PROBLEM: Copy out the data word for word, without any of its pictures.

DATA SHOWN:
_ _ _ _
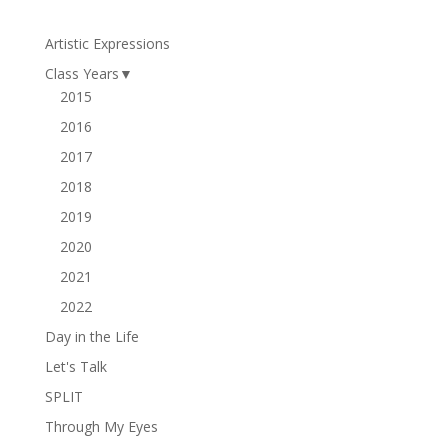
Artistic Expressions
Class Years
▼
2015
2016
2017
2018
2019
2020
2021
2022
Day in the Life
Let's Talk
SPLIT
Through My Eyes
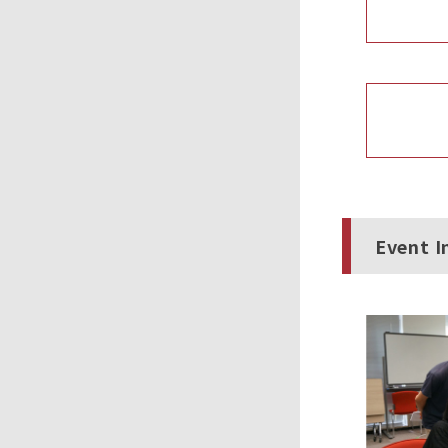
Event I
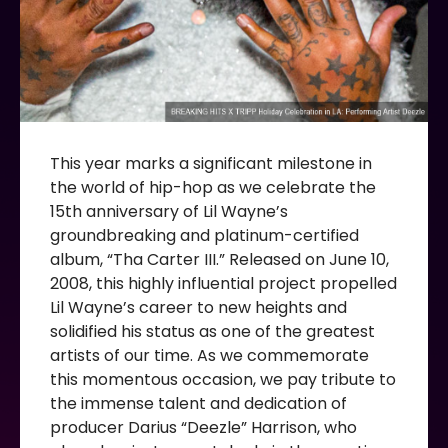
This year marks a significant milestone in
the world of hip-hop as we celebrate the
15th anniversary of Lil Wayne’s
groundbreaking and platinum-certified
album, “Tha Carter III.” Released on June 10,
2008, this highly influential project propelled
Lil Wayne’s career to new heights and
solidified his status as one of the greatest
artists of our time. As we commemorate
this momentous occasion, we pay tribute to
the immense talent and dedication of
producer Darius “Deezle” Harrison, who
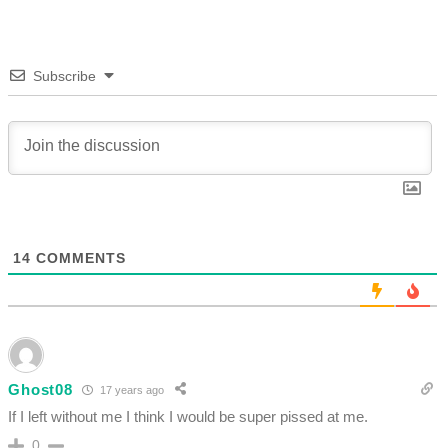
Subscribe
14
COMMENTS
Ghost08
17 years ago
If I left without me I think I would be super pissed at me.
0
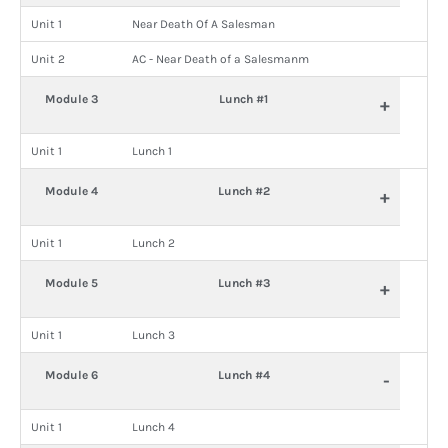
Unit 1
Near Death Of A Salesman
Unit 2
AC - Near Death of a Salesmanm
Module 3
Lunch #1
+
Unit 1
Lunch 1
Module 4
Lunch #2
+
Unit 1
Lunch 2
Module 5
Lunch #3
+
Unit 1
Lunch 3
Module 6
Lunch #4
-
Unit 1
Lunch 4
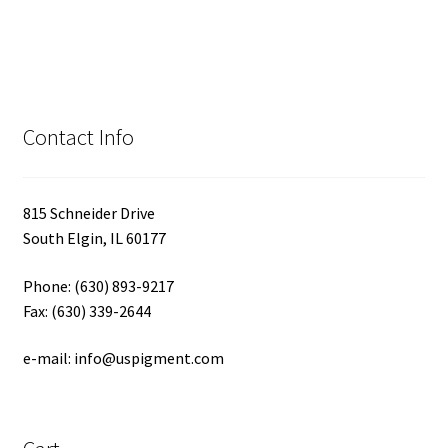
Contact Info
815 Schneider Drive
South Elgin, IL 60177
Phone: (630) 893-9217
Fax: (630) 339-2644
e-mail: info@uspigment.com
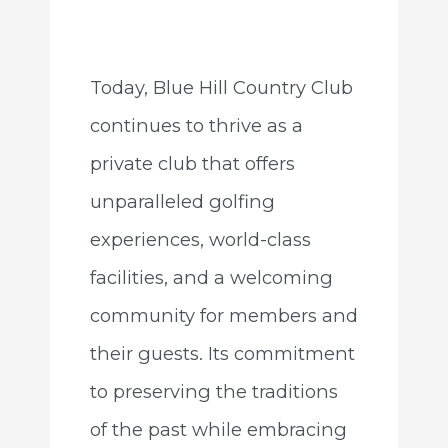
Today, Blue Hill Country Club
continues to thrive as a
private club that offers
unparalleled golfing
experiences, world-class
facilities, and a welcoming
community for members and
their guests. Its commitment
to preserving the traditions
of the past while embracing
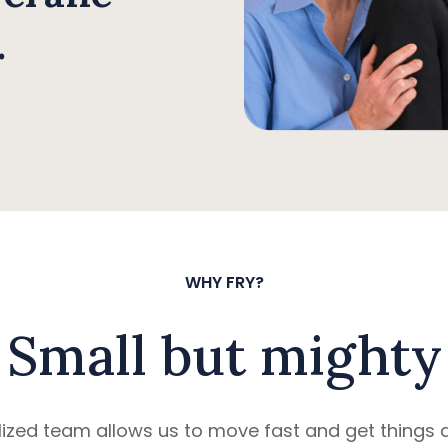
.
WHY FRY?
Small but mighty
ized team allows us to move fast and get things d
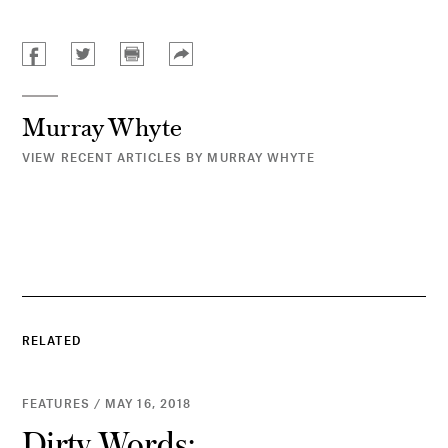
Murray Whyte
VIEW RECENT ARTICLES BY MURRAY WHYTE
RELATED
FEATURES / MAY 16, 2018
Dirty Words:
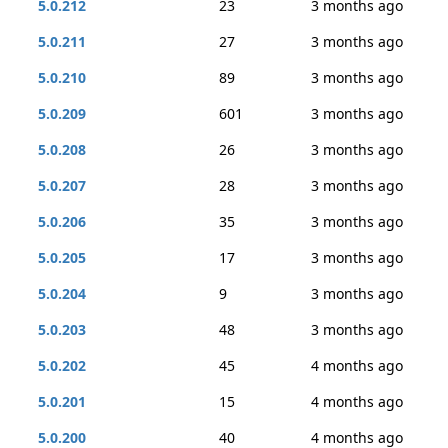
5.0.212
23
3 months ago
5.0.211
27
3 months ago
5.0.210
89
3 months ago
5.0.209
601
3 months ago
5.0.208
26
3 months ago
5.0.207
28
3 months ago
5.0.206
35
3 months ago
5.0.205
17
3 months ago
5.0.204
9
3 months ago
5.0.203
48
3 months ago
5.0.202
45
4 months ago
5.0.201
15
4 months ago
5.0.200
40
4 months ago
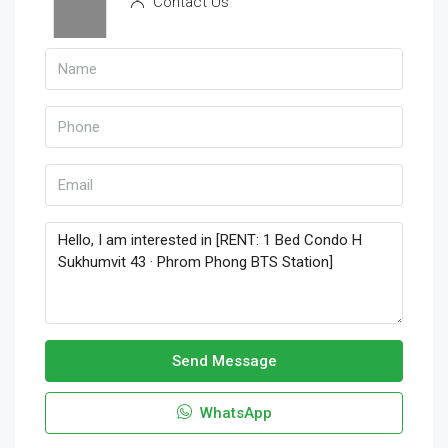
Contact Us
Send Message
WhatsApp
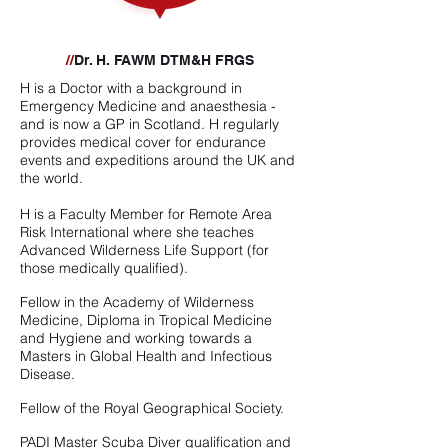
//
Dr. H. FAWM DTM&H FRGS
H is a Doctor with a background in
Emergency Medicine and anaesthesia -
and is now a GP in Scotland. H regularly
provides medical cover for endurance
events and expeditions around the UK and
the world.
H is a Faculty Member for Remote Area
Risk International where she teaches
Advanced Wilderness Life Support (for
those medically qualified).
Fellow in the Academy of Wilderness
Medicine, Diploma in Tropical Medicine
and Hygiene and working towards a
Masters in Global Health and Infectious
Disease.
Fellow of the Royal Geographical Society.
PADI Master Scuba Diver qualification and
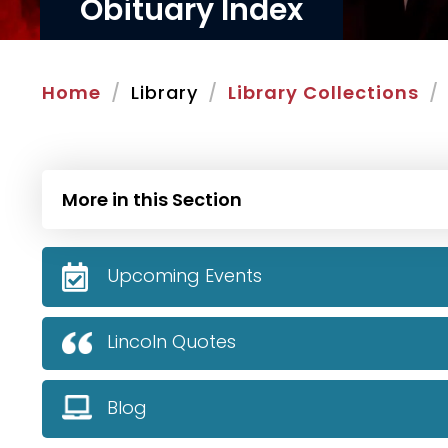
Obituary Index
Home
Library
Library Collections
More in this Section
Upcoming Events
Lincoln Quotes
Blog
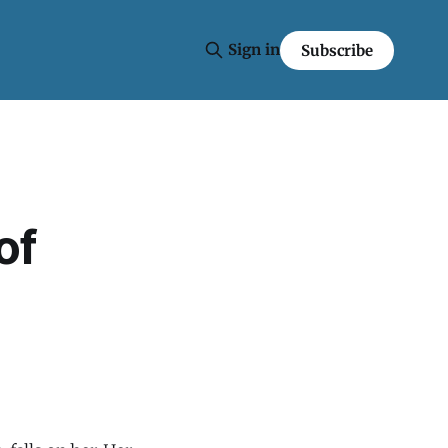
Sign in
Subscribe
of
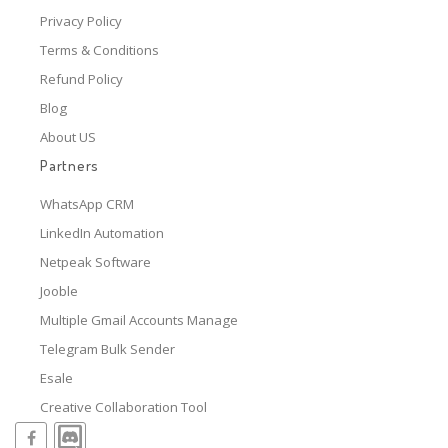
Privacy Policy
Terms & Conditions
Refund Policy
Blog
About US
Partners
WhatsApp CRM
LinkedIn Automation
Netpeak Software
Jooble
Multiple Gmail Accounts Manage
Telegram Bulk Sender
Esale
Creative Collaboration Tool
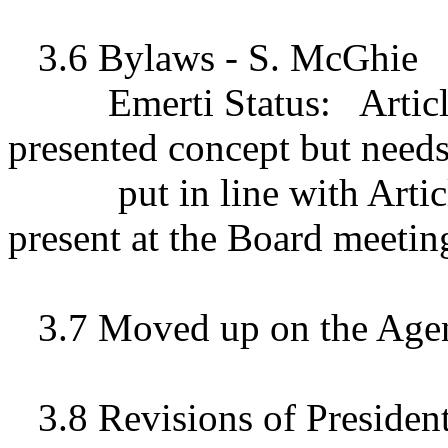
3.6 Bylaws - S. McGhie
Emerti Status:
Artic
presented concept but needs
put in line with Artic
present at the Board meeting
3.7 Moved up on the Age
3.8 Revisions of Presiden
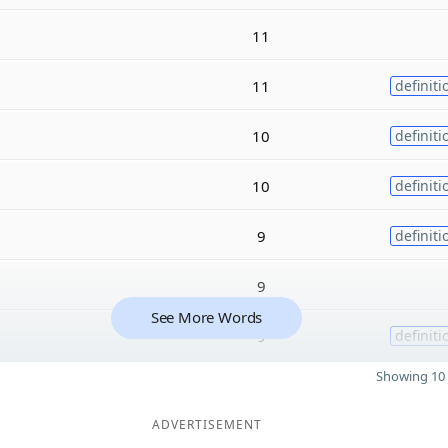
11
11
definiti
10
definiti
10
definiti
9
definiti
9
See More Words
9
definiti
Showing 10 
ADVERTISEMENT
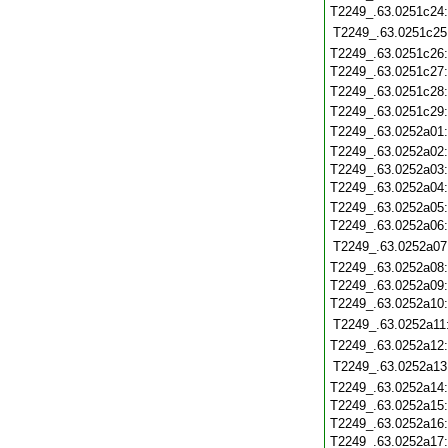
T2249_.63.0251c24
T2249_.63.0251c25
T2249_.63.0251c26
T2249_.63.0251c27
T2249_.63.0251c28
T2249_.63.0251c29
T2249_.63.0252a01
T2249_.63.0252a02
T2249_.63.0252a03
T2249_.63.0252a04
T2249_.63.0252a05
T2249_.63.0252a06
T2249_.63.0252a07
T2249_.63.0252a08
T2249_.63.0252a09
T2249_.63.0252a10
T2249_.63.0252a11
T2249_.63.0252a12
T2249_.63.0252a13
T2249_.63.0252a14
T2249_.63.0252a15
T2249_.63.0252a16
T2249_.63.0252a17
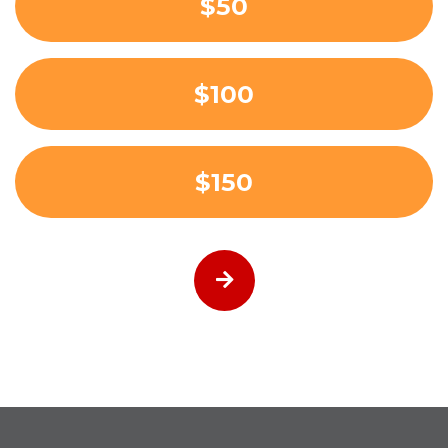
$50
$100
$150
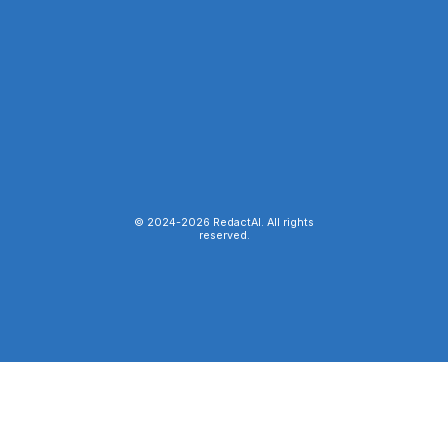
© 2024-
2026
RedactAI. All rights
reserved.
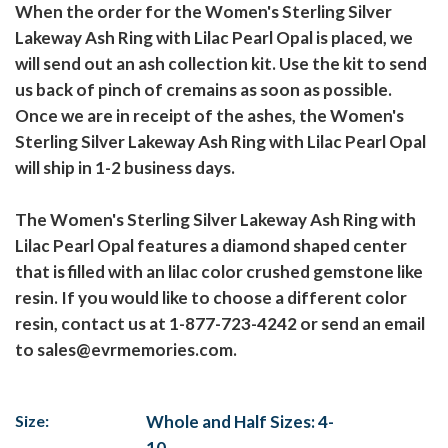
When the order for the Women's Sterling Silver
Lakeway Ash Ring with Lilac Pearl Opal is placed, we
will send out an ash collection kit. Use the kit to send
us back of pinch of cremains as soon as possible.
Once we are in receipt of the ashes, the Women's
Sterling Silver Lakeway Ash Ring with Lilac Pearl Opal
will ship in 1-2 business days.
The Women's Sterling Silver Lakeway Ash Ring with
Lilac Pearl Opal features a diamond shaped center
that is filled with an lilac color crushed gemstone like
resin. If you would like to choose a different color
resin, contact us at 1-877-723-4242 or send an email
to sales@evrmemories.com.
Size:
Whole and Half Sizes: 4-
10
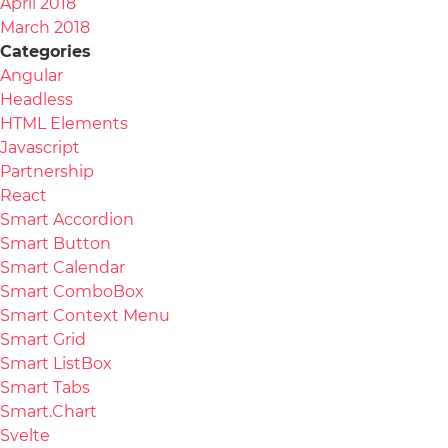
April 2018
March 2018
Categories
Angular
Headless
HTML Elements
Javascript
Partnership
React
Smart Accordion
Smart Button
Smart Calendar
Smart ComboBox
Smart Context Menu
Smart Grid
Smart ListBox
Smart Tabs
Smart.Chart
Svelte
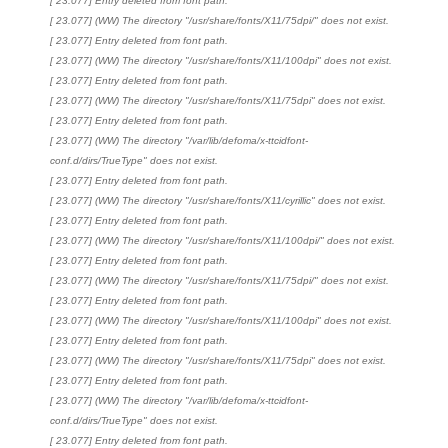
[ 23.077] Entry deleted from font path.
[ 23.077] (WW) The directory "/usr/share/fonts/X11/75dpi/" does not exist.
[ 23.077] Entry deleted from font path.
[ 23.077] (WW) The directory "/usr/share/fonts/X11/100dpi" does not exist.
[ 23.077] Entry deleted from font path.
[ 23.077] (WW) The directory "/usr/share/fonts/X11/75dpi" does not exist.
[ 23.077] Entry deleted from font path.
[ 23.077] (WW) The directory "/var/lib/defoma/x-ttcidfont-
conf.d/dirs/TrueType" does not exist.
[ 23.077] Entry deleted from font path.
[ 23.077] (WW) The directory "/usr/share/fonts/X11/cyrillic" does not exist.
[ 23.077] Entry deleted from font path.
[ 23.077] (WW) The directory "/usr/share/fonts/X11/100dpi/" does not exist.
[ 23.077] Entry deleted from font path.
[ 23.077] (WW) The directory "/usr/share/fonts/X11/75dpi/" does not exist.
[ 23.077] Entry deleted from font path.
[ 23.077] (WW) The directory "/usr/share/fonts/X11/100dpi" does not exist.
[ 23.077] Entry deleted from font path.
[ 23.077] (WW) The directory "/usr/share/fonts/X11/75dpi" does not exist.
[ 23.077] Entry deleted from font path.
[ 23.077] (WW) The directory "/var/lib/defoma/x-ttcidfont-
conf.d/dirs/TrueType" does not exist.
[ 23.077] Entry deleted from font path.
_ _ _ _
EXERCISE ANSWER:
Artistic Expressions
Class Years
▼
2015
2016
2017
2018
2019
2020
2021
2022
Day in the Life
Let's Talk
SPLIT
Through My Eyes
Event I
This year marks a significant milestone in
the world of hip-hop as we celebrate the
15th anniversary of Lil Wayne’s
groundbreaking and platinum-certified
album, “Tha Carter III.” Released on June 10,
2008, this highly influential project propelled
Lil Wayne’s career to new heights and
solidified his status as one of the greatest
artists of our time. As we commemorate
this momentous occasion, we pay tribute to
the immense talent and dedication of
producer Darius “Deezle” Harrison, who
Subscribe
14
COMMENTS
Ghost08
17 years ago
If I left without me I think I would be super pissed at me.
0
Unit 1
Near Death Of A Salesman
Unit 2
AC - Near Death of a Salesmanm
Module 3
Lunch #1
+
Unit 1
Lunch 1
Module 4
Lunch #2
+
Unit 1
Lunch 2
Module 5
Lunch #3
+
Unit 1
Lunch 3
Module 6
Lunch #4
-
Unit 1
Lunch 4
Contact Info
815 Schneider Drive
South Elgin, IL 60177
Phone: (630) 893-9217
Fax: (630) 339-2644
e-mail: info@uspigment.com
Today, Blue Hill Country Club
continues to thrive as a
private club that offers
unparalleled golfing
experiences, world-class
facilities, and a welcoming
community for members and
their guests. Its commitment
to preserving the traditions
of the past while embracing
.
WHY FRY?
Small but mighty
ized team allows us to move fast and get things d
Murray Whyte
VIEW RECENT ARTICLES BY MURRAY WHYTE
RELATED
FEATURES / MAY 16, 2018
Dirty Words:
5.0.212
23
3 months ago
5.0.211
27
3 months ago
5.0.210
89
3 months ago
5.0.209
601
3 months ago
5.0.208
26
3 months ago
5.0.207
28
3 months ago
5.0.206
35
3 months ago
5.0.205
17
3 months ago
5.0.204
9
3 months ago
5.0.203
48
3 months ago
5.0.202
45
4 months ago
5.0.201
15
4 months ago
5.0.200
40
4 months ago
Contact Us
Send Message
WhatsApp
//
Dr. H. FAWM DTM&H FRGS
H is a Doctor with a background in
Emergency Medicine and anaesthesia -
and is now a GP in Scotland. H regularly
provides medical cover for endurance
events and expeditions around the UK and
the world.
H is a Faculty Member for Remote Area
Risk International where she teaches
Advanced Wilderness Life Support (for
those medically qualified).
Fellow in the Academy of Wilderness
Medicine, Diploma in Tropical Medicine
and Hygiene and working towards a
Masters in Global Health and Infectious
Disease.
Fellow of the Royal Geographical Society.
PADI Master Scuba Diver qualification and
Obituary Index
Home
Library
Library Collections
More in this Section
Upcoming Events
Lincoln Quotes
Blog
Sign in
Subscribe
of
Privacy Policy
Terms & Conditions
Refund Policy
Blog
About US
Partners
WhatsApp CRM
LinkedIn Automation
Netpeak Software
Jooble
Multiple Gmail Accounts Manage
Telegram Bulk Sender
Esale
Creative Collaboration Tool
3.6 Bylaws - S. McGhie
Emerti Status:
Artic
presented concept but needs
put in line with Artic
present at the Board meeting
3.7 Moved up on the Age
3.8 Revisions of Presiden
11
11
definiti
10
definiti
10
definiti
9
definiti
9
See More Words
9
definiti
Showing 10 
ADVERTISEMENT
T2249_.63.0251c24
T2249_.63.0251c25
T2249_.63.0251c26
T2249_.63.0251c27
T2249_.63.0251c28
T2249_.63.0251c29
T2249_.63.0252a01
T2249_.63.0252a02
T2249_.63.0252a03
T2249_.63.0252a04
T2249_.63.0252a05
T2249_.63.0252a06
T2249_.63.0252a07
T2249_.63.0252a08
T2249_.63.0252a09
T2249_.63.0252a10
T2249_.63.0252a11
T2249_.63.0252a12
T2249_.63.0252a13
T2249_.63.0252a14
T2249_.63.0252a15
T2249_.63.0252a16
T2249_.63.0252a17
$50
$100
$150
© 2024-
2026
RedactAI. All rights
reserved.
When the order for the Women's Sterling Silver
Lakeway Ash Ring with Lilac Pearl Opal is placed, we
will send out an ash collection kit. Use the kit to send
us back of pinch of cremains as soon as possible.
Once we are in receipt of the ashes, the Women's
Sterling Silver Lakeway Ash Ring with Lilac Pearl Opal
will ship in 1-2 business days.
The Women's Sterling Silver Lakeway Ash Ring with
Lilac Pearl Opal features a diamond shaped center
that is filled with an lilac color crushed gemstone like
resin. If you would like to choose a different color
resin, contact us at 1-877-723-4242 or send an email
to sales@evrmemories.com.
Size:
Whole and Half Sizes: 4-
10
April 2018
March 2018
Categories
Angular
Headless
HTML Elements
Javascript
Partnership
React
Smart Accordion
Smart Button
Smart Calendar
Smart ComboBox
Smart Context Menu
Smart Grid
Smart ListBox
Smart Tabs
Smart.Chart
Svelte
[ 23.077] Entry deleted from font path.
[ 23.077] (WW) The directory "/usr/share/fonts/X11/75dpi/" does not exist.
[ 23.077] Entry deleted from font path.
[ 23.077] (WW) The directory "/usr/share/fonts/X11/100dpi" does not exist.
[ 23.077] Entry deleted from font path.
[ 23.077] (WW) The directory "/usr/share/fonts/X11/75dpi" does not exist.
[ 23.077] Entry deleted from font path.
[ 23.077] (WW) The directory "/var/lib/defoma/x-ttcidfont-
conf.d/dirs/TrueType" does not exist.
[ 23.077] Entry deleted from font path.
[ 23.077] (WW) The directory "/usr/share/fonts/X11/cyrillic" does not exist.
[ 23.077] Entry deleted from font path.
[ 23.077] (WW) The directory "/usr/share/fonts/X11/100dpi/" does not exist.
[ 23.077] Entry deleted from font path.
[ 23.077] (WW) The directory "/usr/share/fonts/X11/75dpi/" does not exist.
[ 23.077] Entry deleted from font path.
[ 23.077] (WW) The directory "/usr/share/fonts/X11/100dpi" does not exist.
[ 23.077] Entry deleted from font path.
[ 23.077] (WW) The directory "/usr/share/fonts/X11/75dpi" does not exist.
[ 23.077] Entry deleted from font path.
[ 23.077] (WW) The directory "/var/lib/defoma/x-ttcidfont-
conf.d/dirs/TrueType" does not exist.
[ 23.077] Entry deleted from font path.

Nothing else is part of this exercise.